BREVITA’ E COMUNICAZIONE NEI SOCIAL NETWORK. ANCHE IL TEATRO NE E’ INFLUENZATO? REDAZIONALE

“La brevità è davvero un valore?” E’ un concetto emerso all’interno di un workshop dedicato alle nuove tecnologie,(@ Comunicarte, Trento, Teatro Portland febbraio 2015) ormai non più tanto nuove visto che chi si colloca fuori dai linguaggi computerizzati e dai diversi smartphone, tablet, apple e non usa sistematicamente i social network viene considerato un troglodita o comunque un soggetto “diverso”.

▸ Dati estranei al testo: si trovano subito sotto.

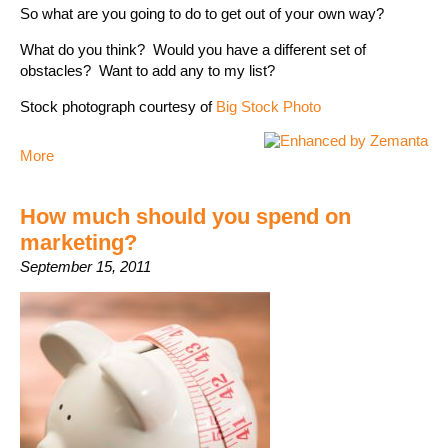
So what are you going to do to get out of your own way?
What do you think? Would you have a different set of
obstacles? Want to add any to my list?
Stock photograph courtesy of
Big Stock Photo
More
How much should you spend on
marketing?
September 15, 2011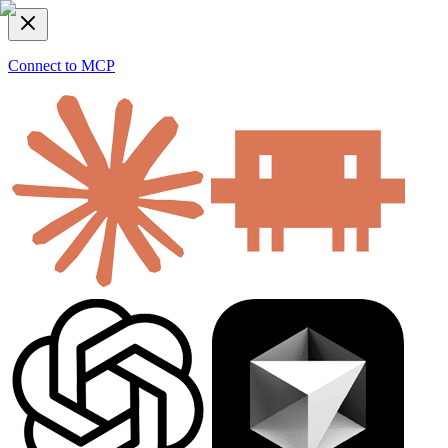
Connect to MCP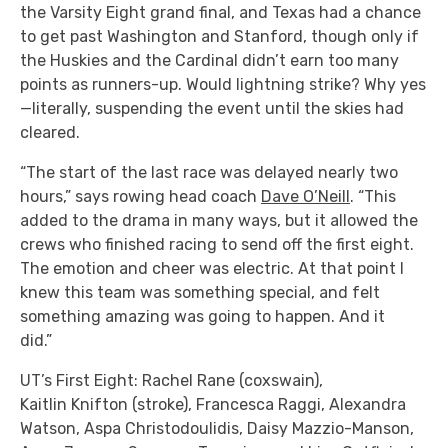
the Varsity Eight grand final, and Texas had a chance
to get past Washington and Stanford, though only if
the Huskies and the Cardinal didn’t earn too many
points as runners-up. Would lightning strike? Why yes
—literally, suspending the event until the skies had
cleared.
“The start of the last race was delayed nearly two
hours,” says rowing head coach
Dave O’Neill
. “This
added to the drama in many ways, but it allowed the
crews who finished racing to send off the first eight.
The emotion and cheer was electric. At that point I
knew this team was something special, and felt
something amazing was going to happen. And it
did.”
UT’s First Eight: Rachel Rane (coxswain),
Kaitlin Knifton (stroke), Francesca Raggi, Alexandra
Watson, Aspa Christodoulidis, Daisy Mazzio-Manson,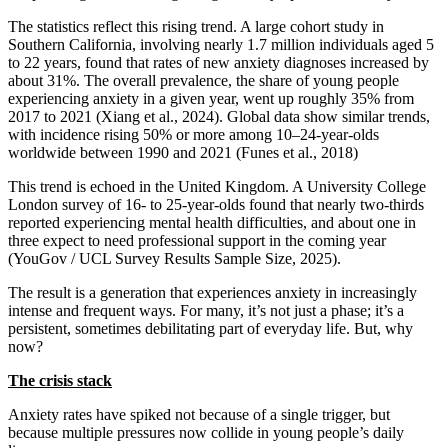
The statistics reflect this rising trend. A large cohort study in
Southern California, involving nearly 1.7 million individuals aged 5
to 22 years, found that rates of new anxiety diagnoses increased by
about 31%. The overall prevalence, the share of young people
experiencing anxiety in a given year, went up roughly 35% from
2017 to 2021 (Xiang et al., 2024). Global data show similar trends,
with incidence rising 50% or more among 10–24-year-olds
worldwide between 1990 and 2021 (Funes et al., 2018)
This trend is echoed in the United Kingdom. A University College
London survey of 16‑ to 25‑year-olds found that nearly two‑thirds
reported experiencing mental health difficulties, and about one in
three expect to need professional support in the coming year
(YouGov / UCL Survey Results Sample Size, 2025).
The result is a generation that experiences anxiety in increasingly
intense and frequent ways. For many, it’s not just a phase; it’s a
persistent, sometimes debilitating part of everyday life. But, why
now?
The crisis stack
Anxiety rates have spiked not because of a single trigger, but
because multiple pressures now collide in young people’s daily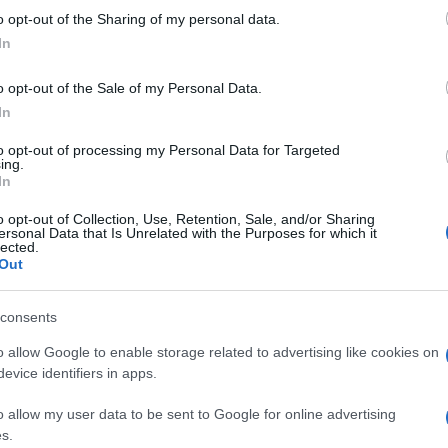
n the latest matches, team selections, and results, the
gu
o opt-out of the Sharing of my personal data.
uable resource. It provides detailed information on
In
ols, team sheets, and match results. Whether you’re a
thusiast, the website offers a comprehensive view of the
o opt-out of the Sale of my Personal Data.
In
to opt-out of processing my Personal Data for Targeted
ing.
In
o opt-out of Collection, Use, Retention, Sale, and/or Sharing
 is more than just a
series
of games; it’s a journey of
ersonal Data that Is Unrelated with the Purposes for which it
lected.
Through rugby, football, and cricket, students develop
Out
t also important life skills that will serve them well
De
Ho
consents
Th
o allow Google to enable storage related to advertising like cookies on
evice identifiers in apps.
ow native with an editorial-minimal aesthetic, rerouted a
ver a Pollok Park remembrance event, prioritising human detail
o allow my user data to be sent to Google for online advertising
. Promotes clarity, humane framing and local resonance;
s.
Abo
olaroids from neighbourhood gatherings as a personal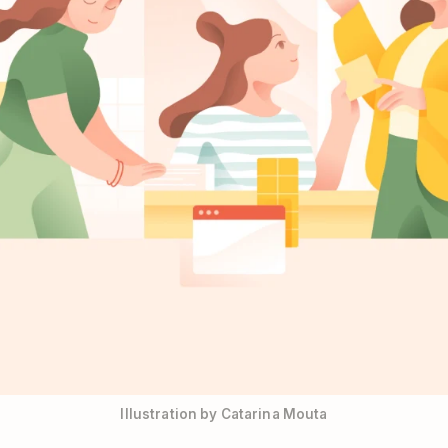
Illustration by Catarina Mouta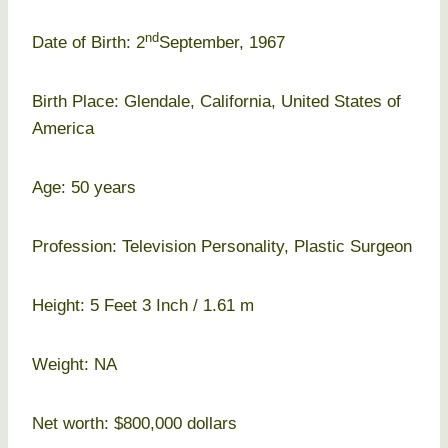
nd
Date of Birth: 2
September, 1967
Birth Place: Glendale, California, United States of
America
Age: 50 years
Profession: Television Personality, Plastic Surgeon
Height: 5 Feet 3 Inch / 1.61 m
Weight: NA
Net worth: $800,000 dollars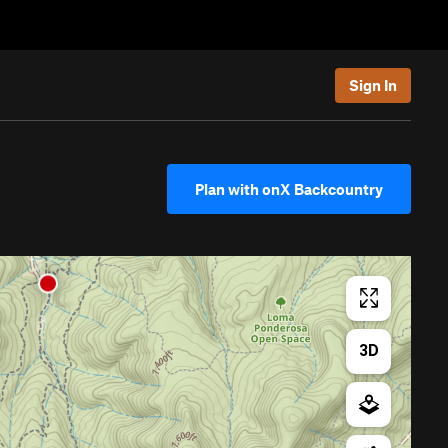
Sign In
Plan with onX Backcountry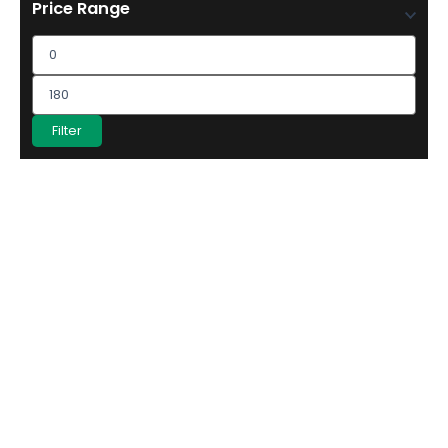
Price Range
Filter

Sembra ci sia una certa letteratura sull’argomento “ brevità” e non ci si dovrebbe stupire visto che un twit di twitter non deve superare i 140 caratteri e sempre più la scrittura tradizionale viene sostituita dai più comodi e veloci sms, mentre la stampa on line o cartacea viene liquidata in favore di blog di più facile ed immediato impatto soprattutto perchè brevi, a prescindere dal valore delle comunicazioni veicolate.

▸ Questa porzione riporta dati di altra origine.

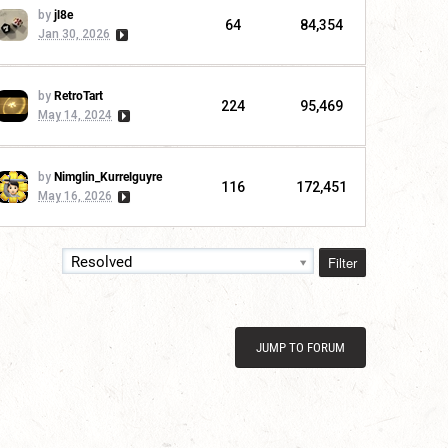
by
jl8e
64
84,354
Jan 30, 2026
by
RetroTart
224
95,469
May 14, 2024
by
Nimglin_Kurrelguyre
116
172,451
May 16, 2026
Filter
Resolved
JUMP TO FORUM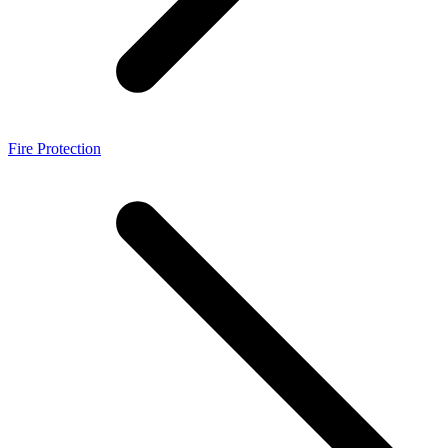
Fire Protection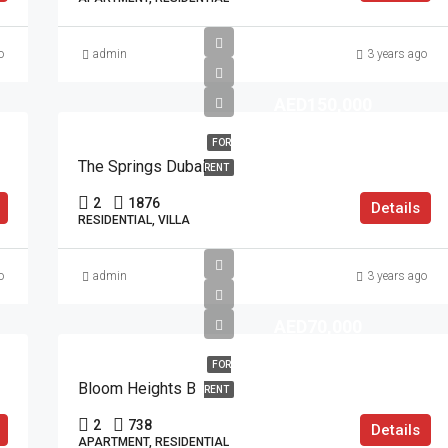
o
admin
3 years ago
AED150,000
FOR
The Springs Dubai
RENT
2
1876
Details
RESIDENTIAL, VILLA
o
admin
3 years ago
AED70,000
FOR
Bloom Heights B
RENT
2
738
Details
APARTMENT, RESIDENTIAL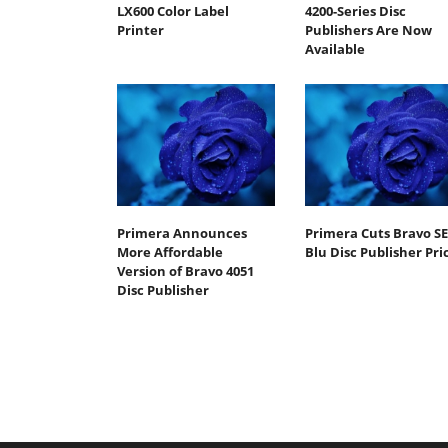
LX600 Color Label
4200-Series Disc
Printer
Publishers Are Now
Available
Primera Announces
Primera Cuts Bravo SE
More Affordable
Blu Disc Publisher Pri
Version of Bravo 4051
Disc Publisher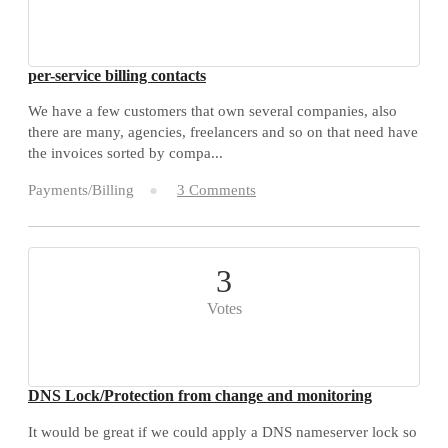
per-service billing contacts
We have a few customers that own several companies, also
there are many, agencies, freelancers and so on that need have
the invoices sorted by compa...
Payments/Billing
3 Comments
3
Votes
DNS Lock/Protection from change and monitoring
It would be great if we could apply a DNS nameserver lock so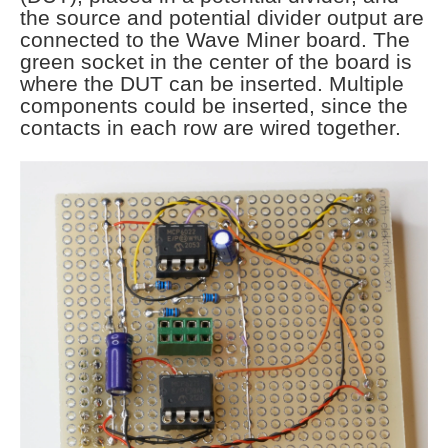
the source and potential divider output are
connected to the Wave Miner board. The
green socket in the center of the board is
where the DUT can be inserted. Multiple
components could be inserted, since the
contacts in each row are wired together.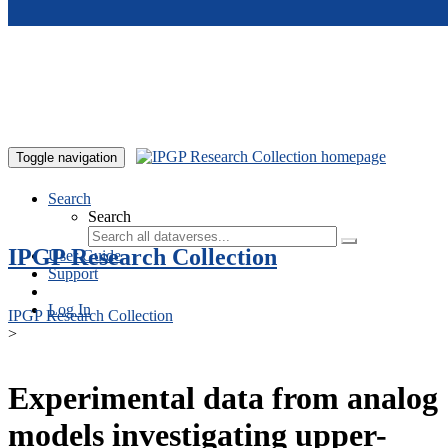
Skip to main content
Toggle navigation
Search
Search
IPGP Research Collection
User Guide
Support
Log In
IPGP Research Collection
>
Experimental data from analog
models investigating upper-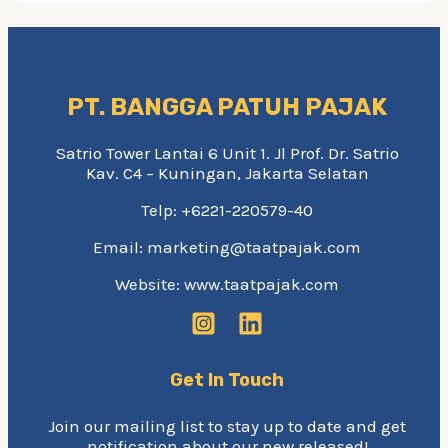
PT. BANGGA PATUH PAJAK
Satrio Tower Lantai 6 Unit 1. Jl Prof. Dr. Satrio
Kav. C4 – Kuningan, Jakarta Selatan
Telp: +6221-220579-40
Email: marketing@taatpajak.com
Website: www.taatpajak.com
Get In Touch
Join our mailing list to stay up to date and get
notification about our new released!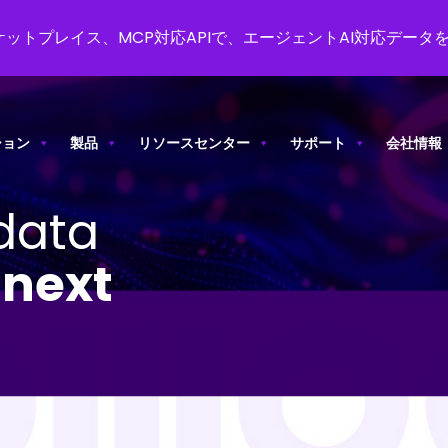
ットプレイス、MCP対応APIで、エージェントAI対応データ
ション
製品
リソースセンター
サポート
会社情報
data
o
next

Fin qua nulla di nuovo. Sono gli inevitabili frutti della rivoluzione tecnologica ormai dilagante che ha cambiato gli strumenti e le abitudini sociali, ma che ha anche modificato l’abito mentale nell’approccio alla realtà, sacrificando alcune abilità a vantaggio di altre, perchè quando sistematicamente si chiede la soppressione di certe prassi queste vengono dimenticate.

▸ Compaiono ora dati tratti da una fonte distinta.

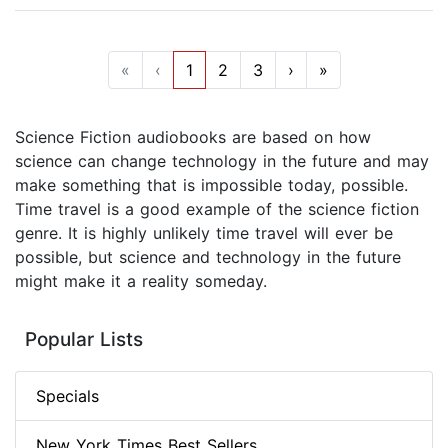
«
‹
1
2
3
›
»
Science Fiction audiobooks are based on how
science can change technology in the future and may
make something that is impossible today, possible.
Time travel is a good example of the science fiction
genre. It is highly unlikely time travel will ever be
possible, but science and technology in the future
might make it a reality someday.
Popular Lists
Specials
New York Times Best Sellers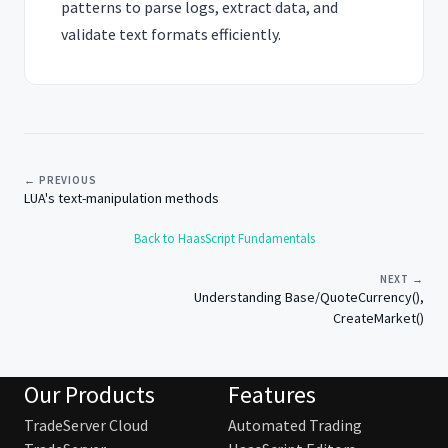
patterns to parse logs, extract data, and
validate text formats efficiently.
← PREVIOUS
LUA's text-manipulation methods
Back to HaasScript Fundamentals
NEXT →
Understanding Base/QuoteCurrency(),
CreateMarket()
Our Products
Features
TradeServer Cloud
Automated Trading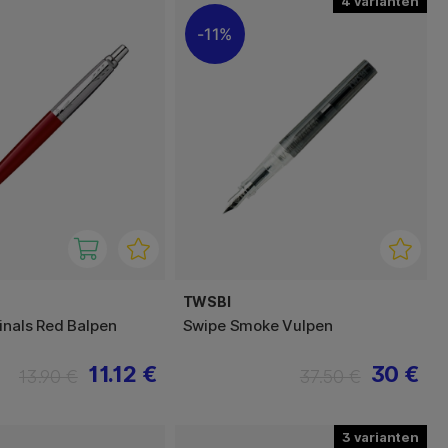
4
11%
TWSBI
ginals Red Balpen
Swipe Smoke Vulpen
11.12 €
30 €
13.90 €
37.50 €
3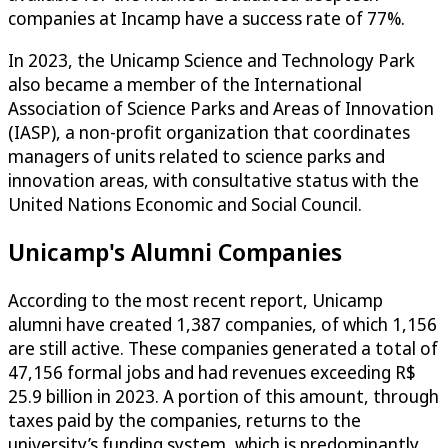
companies at Incamp have a success rate of 77%.
In 2023, the Unicamp Science and Technology Park
also became a member of the International
Association of Science Parks and Areas of Innovation
(IASP), a non-profit organization that coordinates
managers of units related to science parks and
innovation areas, with consultative status with the
United Nations Economic and Social Council.
Unicamp's Alumni Companies
According to the most recent report, Unicamp
alumni have created 1,387 companies, of which 1,156
are still active. These companies generated a total of
47,156 formal jobs and had revenues exceeding R$
25.9 billion in 2023. A portion of this amount, through
taxes paid by the companies, returns to the
university’s funding system, which is predominantly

Così in un tutto che diventa mappa concettuale, realtà interpretata nella sua complessità, non c’è più tempo per le descrizioni che diventano fuorvianti e rischiano di perdere di vista i nodi cruciali in cui le diverse traiettorie si incontrano, né c’è più tempo per i percorsi mentali o strumentali che hanno portato agli obiettivi come la conta degli errori, le impennate, i cambi di rotta e quanto necessario a illuminare la strada per arrivare al traguardo.

Mentre a livello comunicativo la comunicazione “ breve” dovrebbe essere compensata dalla pregnanza delle parole utilizzate, spesso metafore o chiavi di lettura capaci di aprire i mondi evocati, suscettibili di approfondimenti mirati,per essere realmente efficace, difficoltà cui si sottraggono pochi, sul piano più propriamente teatrale la maggiore difficoltà sembra essere l’incapacità di tradurre i concetti in immagini o azioni sceniche. Per esemplificare sembra che per veicolare ad esempio il concetto di ”bello” in uno spettacolo, venga più immediato dirlo semplicemente ( è più breve) che ripensare ad una drammaturgia fatta di azioni, eventi, immagini e media capaci di restituire lo stesso concetto. E’ una qualità questa che noto trasversale in diversi spettacoli, soprattutto di nuova generazione, cioè orfani di quel meraviglioso bagaglio esperenziale legato alla ricerca linguistico espressiva di qualche decennio fa il cui iter si comprendeva nell’esito finale dello spettacolo. E mi viene da pensare che non sia saltato solo il passaggio di informazioni da una generazione ad un’altra ( annoso e sentito problema del mondo del teatro), che si potrebbe tradurre in povertà di codici linguistici teatrali, quanto piuttosto quell’abitudine all’analisi di un concetto e alla sua deframmentazione e quell’attenzione al percorso prima che al risultato, propri di una società che ha cambiato profondamente la qualità della comunicazione.